Malgré ce tourbillon moqueur, le mal-être de Gaïa perdure tandis qu’elle part à New York chez ses parents. Le père est un intellectuel qui déclame du Joyce ou du Derrida, tandis que sa mère la renvoie à la superficialité de son projet. Pendant ce temps, le livre ne s’écrit pas, sauf trois ou quatre phrases par-ci par-là. Humiliée, Gaïa va encore traverser plusieurs épreuves qui auraient pu être drôles mais ne le furent pas comme lors d’une retraite avec ses amis, sous la conduite d’une coach qui les fera jeûner pendant huit jours. Revenue épuisée, elle se confie à son ami Marcus (pour lui, elle a un petit «frémissement») : rien ne lui convient, ni la mode trop proche de l’argent, ni la littérature, ni l’amour. Et la comédie est visiblement répudiée par chacun…

«Abolition de la mélancolie»

Il y a quelque chose de saisissant dans le Livre que je n’ai pas écrit : les tentatives de Gaïa pour sortir de l’atmosphère morbide et angoissée de notre société (guerres, crises politiques) ont de fait une véritable actualité. Nous avons tous le désir de nous dégager de l’anxiété dans laquelle nous sommes plongés. L’humour, le doute et la dérision peuvent-ils dissiper cette inquiétude ? La comédie, genre souvent méprisé, peut-elle caresser l’ensemble d’un texte pour que la tristesse soit moins pesante ?

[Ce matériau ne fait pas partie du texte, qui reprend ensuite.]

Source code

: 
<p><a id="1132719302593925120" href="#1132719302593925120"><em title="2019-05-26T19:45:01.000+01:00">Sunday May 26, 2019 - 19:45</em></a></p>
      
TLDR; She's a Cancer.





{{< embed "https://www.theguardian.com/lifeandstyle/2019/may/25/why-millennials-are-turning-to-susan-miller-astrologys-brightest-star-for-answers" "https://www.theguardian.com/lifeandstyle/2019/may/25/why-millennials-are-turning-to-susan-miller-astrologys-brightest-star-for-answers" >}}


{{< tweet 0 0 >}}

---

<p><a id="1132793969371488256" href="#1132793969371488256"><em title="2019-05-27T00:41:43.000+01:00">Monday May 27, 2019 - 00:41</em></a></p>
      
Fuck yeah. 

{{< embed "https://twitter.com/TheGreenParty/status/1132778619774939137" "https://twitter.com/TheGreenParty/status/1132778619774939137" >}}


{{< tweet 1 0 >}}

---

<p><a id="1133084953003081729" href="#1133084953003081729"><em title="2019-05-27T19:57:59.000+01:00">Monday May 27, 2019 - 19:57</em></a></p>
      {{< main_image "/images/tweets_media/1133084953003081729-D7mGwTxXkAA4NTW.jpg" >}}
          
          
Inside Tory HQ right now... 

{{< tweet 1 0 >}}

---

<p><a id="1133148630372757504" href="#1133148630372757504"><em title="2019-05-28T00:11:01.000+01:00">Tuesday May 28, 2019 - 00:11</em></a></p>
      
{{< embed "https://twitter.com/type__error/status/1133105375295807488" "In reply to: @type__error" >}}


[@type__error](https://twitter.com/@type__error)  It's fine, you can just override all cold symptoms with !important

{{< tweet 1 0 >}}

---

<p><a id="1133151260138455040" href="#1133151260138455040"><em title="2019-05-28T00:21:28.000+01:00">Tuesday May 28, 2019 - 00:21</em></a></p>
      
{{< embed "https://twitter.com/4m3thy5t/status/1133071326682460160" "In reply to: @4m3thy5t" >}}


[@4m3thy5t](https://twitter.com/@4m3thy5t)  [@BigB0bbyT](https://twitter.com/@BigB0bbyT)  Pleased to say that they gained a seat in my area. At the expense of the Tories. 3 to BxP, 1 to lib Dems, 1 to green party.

Finalement, l’éditeur de Gaïa va lui proposer une traduction : celle d’une «véritable comédie» américaine, pour laquelle elle pourrait s’installer aux Etats-Unis. Surprise mais heureuse, elle part à New York ; la voici enfin qui «admet la possibilité d’une vie». Elle vivra chez Marcus, avec lui, et traduira une comédie qu’elle n’a pas écrite. De quoi «croire à l’abolition de la mélancolie». Et peut-être écrire à son tour sa propre comédie.

Laure Gouraige, le Livre que je n’ai pas écrit, P.O.L., 416 pp., 22 € (ebook : 15,99 €).